* **DIRECTIONS**
Can you lay out as a numbered list every line from the start of the rows through the line containing "1. Ziehen Sie", leaving out the blank lines?

————

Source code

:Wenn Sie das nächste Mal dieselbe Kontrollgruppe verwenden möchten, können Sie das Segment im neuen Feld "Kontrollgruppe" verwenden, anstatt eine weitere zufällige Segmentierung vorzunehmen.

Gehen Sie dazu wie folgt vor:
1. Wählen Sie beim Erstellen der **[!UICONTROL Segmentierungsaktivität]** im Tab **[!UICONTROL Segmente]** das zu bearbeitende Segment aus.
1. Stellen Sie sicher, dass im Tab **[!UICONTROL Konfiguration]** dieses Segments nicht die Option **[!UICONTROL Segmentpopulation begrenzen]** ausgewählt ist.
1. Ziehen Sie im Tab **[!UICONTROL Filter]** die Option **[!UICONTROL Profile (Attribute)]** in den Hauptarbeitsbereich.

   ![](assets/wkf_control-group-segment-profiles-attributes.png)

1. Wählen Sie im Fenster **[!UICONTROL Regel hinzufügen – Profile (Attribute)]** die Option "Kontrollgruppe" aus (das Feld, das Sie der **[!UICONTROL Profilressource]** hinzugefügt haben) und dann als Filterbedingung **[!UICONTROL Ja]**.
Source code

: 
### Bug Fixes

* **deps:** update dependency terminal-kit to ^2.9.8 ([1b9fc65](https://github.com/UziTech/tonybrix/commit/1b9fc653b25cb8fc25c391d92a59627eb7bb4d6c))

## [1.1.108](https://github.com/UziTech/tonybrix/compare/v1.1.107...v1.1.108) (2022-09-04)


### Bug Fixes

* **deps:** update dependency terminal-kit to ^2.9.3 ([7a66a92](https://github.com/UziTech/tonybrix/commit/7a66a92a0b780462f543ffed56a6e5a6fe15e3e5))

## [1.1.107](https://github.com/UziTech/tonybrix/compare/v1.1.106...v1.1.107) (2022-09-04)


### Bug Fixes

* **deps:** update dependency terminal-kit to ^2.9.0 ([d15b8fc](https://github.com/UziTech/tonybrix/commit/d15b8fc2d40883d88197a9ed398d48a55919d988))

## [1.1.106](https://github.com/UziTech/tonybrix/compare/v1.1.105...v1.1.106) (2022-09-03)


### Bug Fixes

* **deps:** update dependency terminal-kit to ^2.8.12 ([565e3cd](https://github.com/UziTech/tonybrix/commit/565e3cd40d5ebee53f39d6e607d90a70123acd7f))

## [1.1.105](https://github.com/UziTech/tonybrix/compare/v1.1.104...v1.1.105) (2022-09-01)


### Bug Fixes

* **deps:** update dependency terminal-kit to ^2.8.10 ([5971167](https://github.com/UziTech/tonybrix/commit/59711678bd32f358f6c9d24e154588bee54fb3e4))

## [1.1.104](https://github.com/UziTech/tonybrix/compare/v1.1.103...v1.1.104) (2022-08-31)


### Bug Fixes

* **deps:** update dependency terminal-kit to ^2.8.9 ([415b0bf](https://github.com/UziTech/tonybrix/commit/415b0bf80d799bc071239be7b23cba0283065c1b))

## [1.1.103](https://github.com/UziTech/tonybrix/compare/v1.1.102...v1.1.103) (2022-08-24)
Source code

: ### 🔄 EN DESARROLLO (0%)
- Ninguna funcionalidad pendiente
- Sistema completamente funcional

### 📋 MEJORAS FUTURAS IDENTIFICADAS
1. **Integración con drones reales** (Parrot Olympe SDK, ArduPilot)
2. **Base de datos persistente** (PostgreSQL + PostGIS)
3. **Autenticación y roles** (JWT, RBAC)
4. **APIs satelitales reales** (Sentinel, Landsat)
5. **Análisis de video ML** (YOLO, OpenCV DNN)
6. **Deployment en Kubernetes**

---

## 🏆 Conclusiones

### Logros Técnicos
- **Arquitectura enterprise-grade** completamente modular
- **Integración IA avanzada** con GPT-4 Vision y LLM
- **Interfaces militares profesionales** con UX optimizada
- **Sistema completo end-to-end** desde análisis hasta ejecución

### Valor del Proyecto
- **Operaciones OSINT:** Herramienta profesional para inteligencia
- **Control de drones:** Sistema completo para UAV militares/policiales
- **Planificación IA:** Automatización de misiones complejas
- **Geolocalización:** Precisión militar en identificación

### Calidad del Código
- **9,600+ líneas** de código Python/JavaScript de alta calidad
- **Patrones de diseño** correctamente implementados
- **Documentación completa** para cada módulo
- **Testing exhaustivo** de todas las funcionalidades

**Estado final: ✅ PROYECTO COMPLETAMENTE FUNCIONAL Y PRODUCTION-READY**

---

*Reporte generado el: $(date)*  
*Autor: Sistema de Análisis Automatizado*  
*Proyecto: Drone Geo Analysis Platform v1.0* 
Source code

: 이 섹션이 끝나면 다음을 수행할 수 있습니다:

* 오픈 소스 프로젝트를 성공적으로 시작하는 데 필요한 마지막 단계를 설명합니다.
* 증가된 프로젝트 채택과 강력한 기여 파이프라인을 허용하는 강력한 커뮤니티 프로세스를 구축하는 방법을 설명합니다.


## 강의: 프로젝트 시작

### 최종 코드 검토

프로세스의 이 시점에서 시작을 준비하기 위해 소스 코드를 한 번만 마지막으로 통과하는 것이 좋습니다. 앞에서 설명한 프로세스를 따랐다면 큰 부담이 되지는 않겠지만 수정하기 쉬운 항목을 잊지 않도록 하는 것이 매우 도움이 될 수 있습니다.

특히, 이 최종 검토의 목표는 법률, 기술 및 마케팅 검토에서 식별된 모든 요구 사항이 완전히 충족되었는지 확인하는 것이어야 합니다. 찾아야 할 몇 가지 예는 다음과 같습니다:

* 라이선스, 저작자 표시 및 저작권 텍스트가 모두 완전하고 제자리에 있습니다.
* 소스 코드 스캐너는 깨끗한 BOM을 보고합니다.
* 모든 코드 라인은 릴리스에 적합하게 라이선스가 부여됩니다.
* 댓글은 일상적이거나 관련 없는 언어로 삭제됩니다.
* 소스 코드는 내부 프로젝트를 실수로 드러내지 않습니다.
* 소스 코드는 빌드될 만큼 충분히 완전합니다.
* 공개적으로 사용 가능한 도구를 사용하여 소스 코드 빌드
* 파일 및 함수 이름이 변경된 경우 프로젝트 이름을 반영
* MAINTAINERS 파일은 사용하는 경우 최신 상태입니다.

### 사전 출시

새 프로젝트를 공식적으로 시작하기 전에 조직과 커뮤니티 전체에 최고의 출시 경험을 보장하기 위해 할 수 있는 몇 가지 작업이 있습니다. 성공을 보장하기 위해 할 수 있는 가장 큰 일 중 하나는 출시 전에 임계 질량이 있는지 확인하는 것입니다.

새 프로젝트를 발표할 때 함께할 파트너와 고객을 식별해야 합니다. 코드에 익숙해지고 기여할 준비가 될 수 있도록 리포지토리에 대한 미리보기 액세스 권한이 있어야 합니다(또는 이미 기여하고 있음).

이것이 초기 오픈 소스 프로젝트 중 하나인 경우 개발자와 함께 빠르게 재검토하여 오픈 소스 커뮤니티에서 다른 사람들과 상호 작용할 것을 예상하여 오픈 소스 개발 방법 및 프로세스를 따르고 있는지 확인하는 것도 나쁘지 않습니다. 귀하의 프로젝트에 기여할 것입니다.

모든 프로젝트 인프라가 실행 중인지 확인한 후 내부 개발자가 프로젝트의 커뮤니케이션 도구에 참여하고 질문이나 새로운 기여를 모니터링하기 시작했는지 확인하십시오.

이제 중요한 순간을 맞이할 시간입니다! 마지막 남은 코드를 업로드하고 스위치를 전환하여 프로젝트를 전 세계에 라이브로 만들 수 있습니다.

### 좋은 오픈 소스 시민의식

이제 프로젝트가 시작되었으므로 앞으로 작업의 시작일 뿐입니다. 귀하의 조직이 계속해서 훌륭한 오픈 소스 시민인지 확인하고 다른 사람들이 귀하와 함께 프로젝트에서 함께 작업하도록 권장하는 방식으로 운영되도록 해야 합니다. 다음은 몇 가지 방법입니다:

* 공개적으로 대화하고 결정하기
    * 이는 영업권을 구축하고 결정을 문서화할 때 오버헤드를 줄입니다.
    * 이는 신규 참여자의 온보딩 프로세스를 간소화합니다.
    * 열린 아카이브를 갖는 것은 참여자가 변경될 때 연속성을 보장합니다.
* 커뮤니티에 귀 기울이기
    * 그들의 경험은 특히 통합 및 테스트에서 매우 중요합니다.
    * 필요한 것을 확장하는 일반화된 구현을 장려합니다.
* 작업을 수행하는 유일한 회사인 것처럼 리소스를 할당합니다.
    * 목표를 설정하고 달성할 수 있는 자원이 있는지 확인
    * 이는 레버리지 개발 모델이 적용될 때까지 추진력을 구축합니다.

————

* **WRITTEN ANSWER**
1. Source code
2. :Wenn Sie das nächste Mal dieselbe Kontrollgruppe verwenden möchten, können Sie das Segment im neuen Feld "Kontrollgruppe" verwenden, anstatt eine weitere zufällige Segmentierung vorzunehmen.
3. Gehen Sie dazu wie folgt vor:
4. 1. Wählen Sie beim Erstellen der **[!UICONTROL Segmentierungsaktivität]** im Tab **[!UICONTROL Segmente]** das zu bearbeitende Segment aus.
5. 1. Stellen Sie sicher, dass im Tab **[!UICONTROL Konfiguration]** dieses Segments nicht die Option **[!UICONTROL Segmentpopulation begrenzen]** ausgewählt ist.
6. 1. Ziehen Sie im Tab **[!UICONTROL Filter]** die Option **[!UICONTROL Profile (Attribute)]** in den Hauptarbeitsbereich.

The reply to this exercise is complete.